Critical Vulnerability in Ingress Nginx
I learned about CVE-2025-1974 on X on Tuesday 25 March 2025. This is a critical vulnerability that allows an unauthenticated attacker to take over an entire cluster through arbitrary code execution in the context of the ingress-nginx controller. The vulnerability allows the attacker to access all Secrets stored in the cluster.
The fix
Ingress nginx is installed via manifest in my clusters, so to update it, I downloaded the latest manifest from the official repo:
curl -LO https://raw.githubusercontent.com/kubernetes/ingress-nginx/controller-v1.12.1/deploy/static/provider/cloud/deploy.yaml
I went through the manifest, comparing it to the one I have, and did a find and replace on all fields that had changed; mostly image tags and a few extra container arguments.
I pushed the changes up to Git but FluxCD couldn’t reconcile (apply the changes) because the upgrade tried to change a job responsible for setting up admission webhook certificates.
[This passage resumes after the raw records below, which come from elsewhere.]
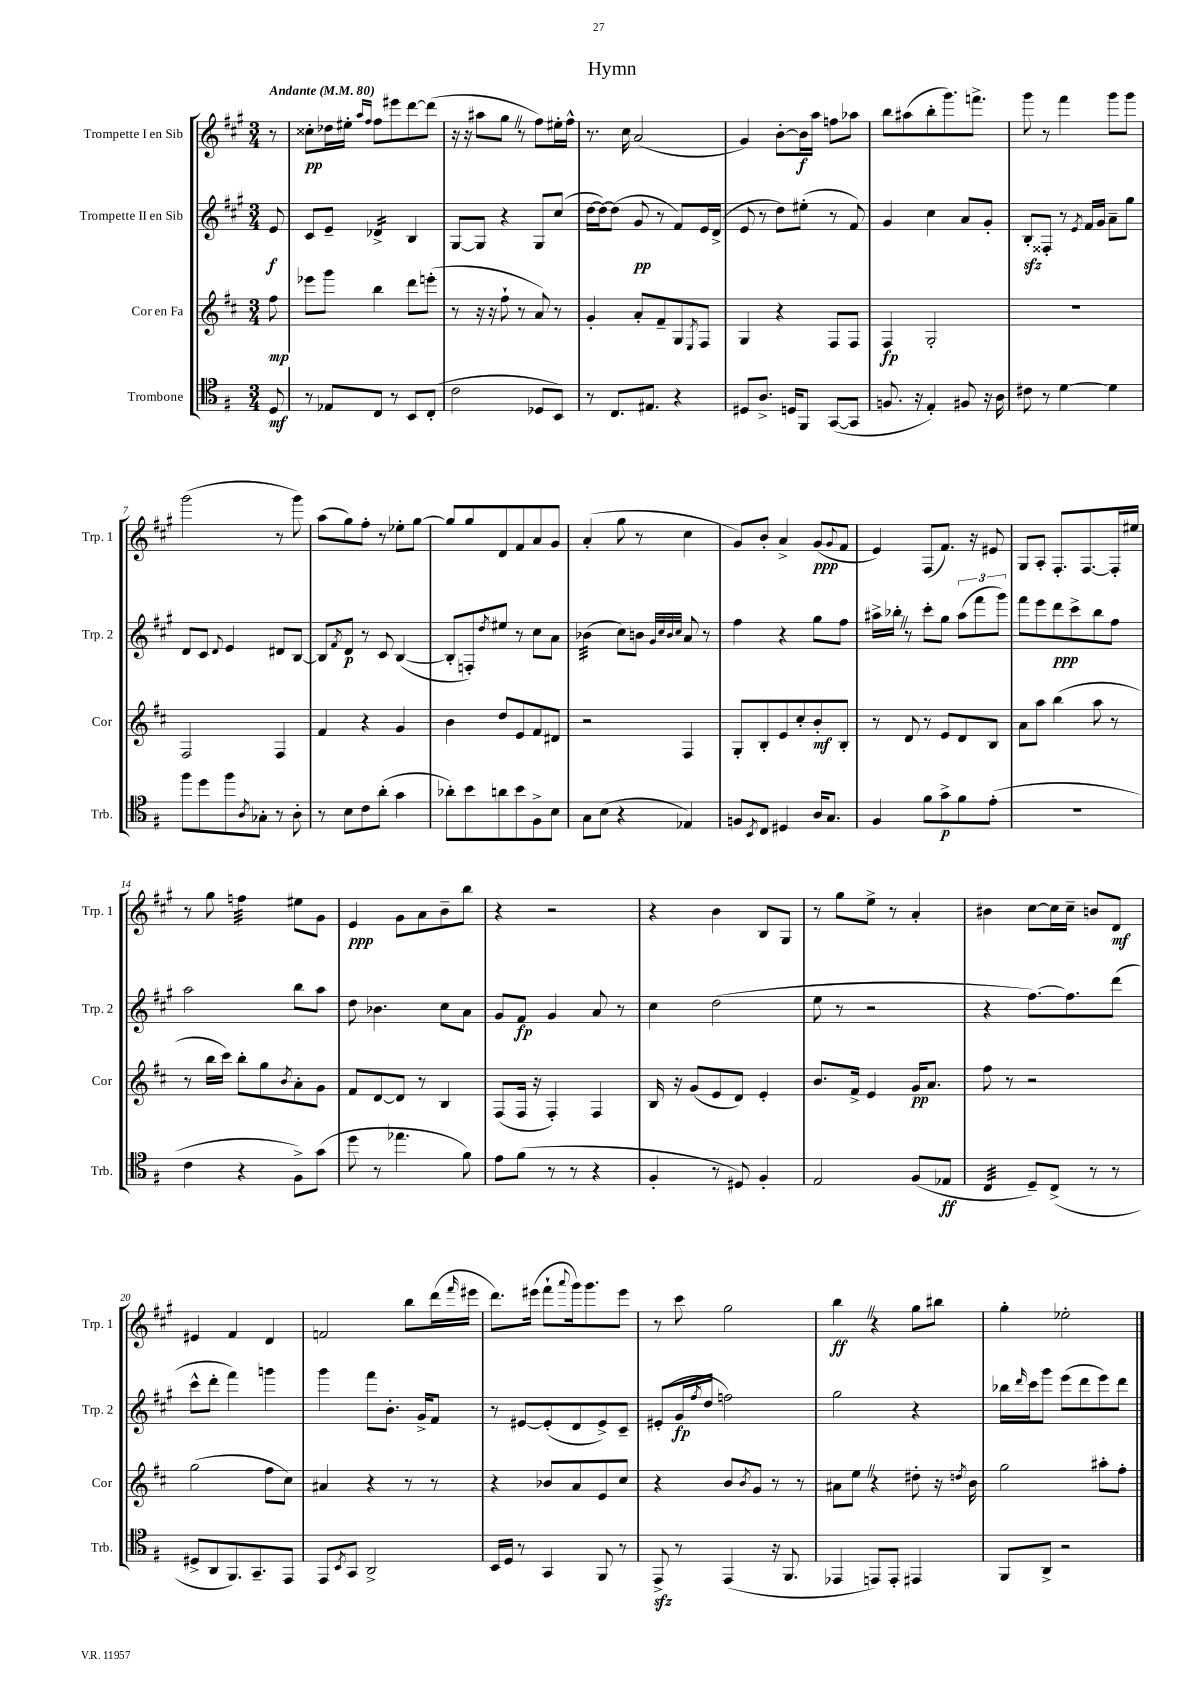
\header { title = "Hymn" }
<<
\new StaffGroup <<
\new Staff = "s0" \with { instrumentName = "Trompette I en Sib" shortInstrumentName = "Trp. 1" } {
    \clef treble \key a \major \numericTimeSignature \time 3/4 \partial 8 \tempo "Andante" 4 = 80
    r8 |
    cisis''8-.\pp des''16 eis''16-. \grace { a''16 fis''16 } fis''8 eis'''8 d'''8~ d'''8( |
    r16 r16 ais''8 gis''8 \once \override BreathingSign.text = \markup { \musicglyph "scripts.caesura.straight" } \breathe r8 fis''8) eis''16-. fis''16-^ |
    r8. cis''16 a'2( |
    gis'4) b'8~-. b'16\f a''16 f''8 aes''8 |
    b''8 ais''8( b''8-. gis'''8.) f'''8.-> |
    gis'''8 r8 fis'''4 gis'''8 gis'''8 |
    gis'''2( r8 gis'''8) |
    a''8( gis''8) fis''8-. r8 ees''8-. gis''8~ |
    gis''8 gis''8 d'8 fis'8 a'8 gis'8 |
    a'4-.( gis''8 r8 cis''4 |
    gis'8) b'8-. a'4-> gis'8\ppp( \appoggiatura { gis'8 } fis'8 |
    e'4) fis8( fis'8.) r16 eis'8 |
    gis8 a8-. fis8.-. fis8.~ fis16-. eis''16 |
    r8 gis''8 f''4:32 eis''8 gis'8 |
    e'4\ppp gis'8 a'8 b'8-- b''8 |
    r4 r2 |
    r4 b'4 b8 gis8 |
    r8 gis''8 e''8-> r8 a'4-. |
    bis'4 cis''8~ cis''16 cis''16-- b'8 d'8\mf |
    eis'4 fis'4 d'4 |
    f'2 b''8 d'''16( \grace { fis'''16 } eis'''16 |
    d'''8.) eis'''16( fis'''8-! \appoggiatura { a'''8 } gis'''16) gis'''8. eis'''8 |
    r8 cis'''8 gis''2 |
    b''4\ff \once \override BreathingSign.text = \markup { \musicglyph "scripts.caesura.straight" } \breathe r4 gis''8 bis''8 |
    gis''4-. ees''2-. \bar "|." |
}
\new Staff = "s1" \with { instrumentName = "Trompette II en Sib" shortInstrumentName = "Trp. 2" } {
    \clef treble \key a \major \numericTimeSignature \time 3/4 \partial 8
    e'8\f |
    cis'8 e'8-- des'4:16-> b4 |
    gis8~ gis8 r4 gis8 cis''8( |
    d''16~ d''16~) d''8( gis'8\pp r8 fis'8) e'16 d'16->( |
    e'8 r8 d''8) eis''8-.( r8 fis'8) |
    gis'4 cis''4 a'8 gis'8-. |
    b8-.\sfz fisis8-. r8 \acciaccatura { e'8 } fis'16 gis'16 a'8-- gis''8 |
    d'8 cis'8 \appoggiatura { d'8 } e'4 dis'8 b8~ |
    b8 \acciaccatura { fis'8 } d'8\p r8 cis'8 b4~( |
    b8-. f8-.) \acciaccatura { d''8 } eis''8 r8 cis''8 a'8 |
    bes'4:32( cis''8) b'8 \grace { gis'32 cis''32 b'32 cis''32 } a'8 r8 |
    fis''4 r4 gis''8 fis''8 |
    ais''16-> bes''16-. \once \override BreathingSign.text = \markup { \musicglyph "scripts.caesura.straight" } \breathe r8 cis'''8-. gis''8 \tuplet 3/2 { ais''8( fis'''8 gis'''8) } |
    fis'''8 e'''8 d'''8\ppp cis'''8-> b''8 fis''8 |
    a''2 b''8 a''8 |
    d''8 bes'4. cis''8 a'8 |
    gis'8 fis'8\fp gis'4 a'8 r8 |
    cis''4 d''2( |
    e''8 r8 r2 |
    r4 fis''8.~) fis''8. d'''8( |
    cis'''8-^ d'''8-. fis'''4) g'''4 |
    gis'''4 fis'''8 b'8.-. gis'16-> fis'8 |
    r8 eis'8~ eis'8-.( d'8 eis'8->) cis'8-- |
    eis'8-.( gis'16\fp \acciaccatura { fis''8 } d''16 f''2) |
    gis''2 r4 |
    bes''16 \grace { d'''16 } cis'''16 gis'''8 e'''8( d'''8 e'''8) d'''8 \bar "|." |
}
\new Staff = "s2" \with { instrumentName = "Cor en Fa" shortInstrumentName = "Cor" } {
    \clef treble \key d \major \numericTimeSignature \time 3/4 \partial 8
    fis''8\mp |
    ees'''8 g'''8 b''4 d'''8 e'''8-.( |
    r8 r16 r16 fis''8-! r8 a'8) r8 |
    g'4-. a'8-. fis'8-- g8 \acciaccatura { e8 } fis8 |
    g4 r4 fis8 fis8 |
    fis4\fp g2-. |
    R2. |
    fis2 fis4 |
    fis'4 r4 g'4 |
    b'4 d''8 e'8 fis'8 dis'8 |
    r2 fis4 |
    g8-. b8-. e'8 cis''8-. b'8-.\mf b8-. |
    r8 d'8 r8 e'8 d'8 b8 |
    a'8 a''8 b''4( a''8 r8 |
    r8 b''16 cis'''16) b''8-. g''8 \acciaccatura { b'8 } a'8-. g'8 |
    fis'8 d'8~ d'8 r8 b4 |
    fis8( fis16 r16 fis4-.) fis4 |
    b16 r16 g'8( e'8 d'8) e'4-. |
    b'8. fis'16-> e'4 g'16\pp a'8. |
    fis''8 r8 r2 |
    g''2( fis''8 cis''8) |
    ais'4 r4 r8 r8 |
    r4 bes'8 a'8 e'8 cis''8 |
    r4 b'8 \acciaccatura { b'8 } g'8 r8 r8 |
    ais'8 e''8 \once \override BreathingSign.text = \markup { \musicglyph "scripts.caesura.straight" } \breathe r4 dis''8-. r16 \acciaccatura { d''8 } b'16 |
    g''2 ais''8-. fis''8-. \bar "|." |
}
\new Staff = "s3" \with { instrumentName = "Trombone" shortInstrumentName = "Trb." } {
    \clef tenor \key g \major \numericTimeSignature \time 3/4 \partial 8
    d8\mf |
    r8 ees8 c8 r8 b,8 c8-.( |
    c'2 des8 b,8) |
    r8 c8. eis8. r4 |
    dis8 a8.-> d16 fis,8 g,8~( g,8 |
    f8. r16 e4-.) fis8 r16 a16 |
    cis'8 r8 d'4~ d'4 |
    fis''8 d''8 fis''8 \acciaccatura { a8 } ges8-. r8 a8-. |
    r8 b8 c'8 a'8-.( g'4 |
    aes'8-.) b'8 a'8 b'8 fis8-> b8 |
    g8 b8( r4 ees4) |
    f8 \acciaccatura { b,8 } c8 dis4 a16 g8. |
    fis4 fis'8 g'8->\p fis'8 e'8-.( |
    R2. |
    c'4 r4 fis8->) g'8( |
    d''8 r8 ees''4. fis'8) |
    e'8 fis'8( r8 r8 r4 |
    fis4-. r8 dis8) fis4-. |
    e2 fis8( ees8\ff |
    c4:32 d8--) c8->( r8 r8 |
    dis8-> a,8 fis,8.) g,8.-- e,8 |
    e,8 \acciaccatura { b,8 } g,8 a,2-> |
    b,16 d16 r8 g,4 fis,8 r8 |
    e,8->\sfz r8 e,4( r16 fis,8. |
    ees,4 e,8) e,8-. eis,4 |
    fis,8 a,8-> r2 \bar "|." |
}
>>
>>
Kubernetes doesn’t allow job spec changes, causing the deployments to fail.
I resolved this problem by deleting the existing job manually:
kubectl delete job -n ingress-nginx ingress-nginx-admission-create
and after that, FluxCD was able to complete the update.
Conclusion
Updating ingress-nginx was simple; I updated the manifest I had with the latest changes and pushed them to git. Setting up GitOps for my clusters from the start was a good decision.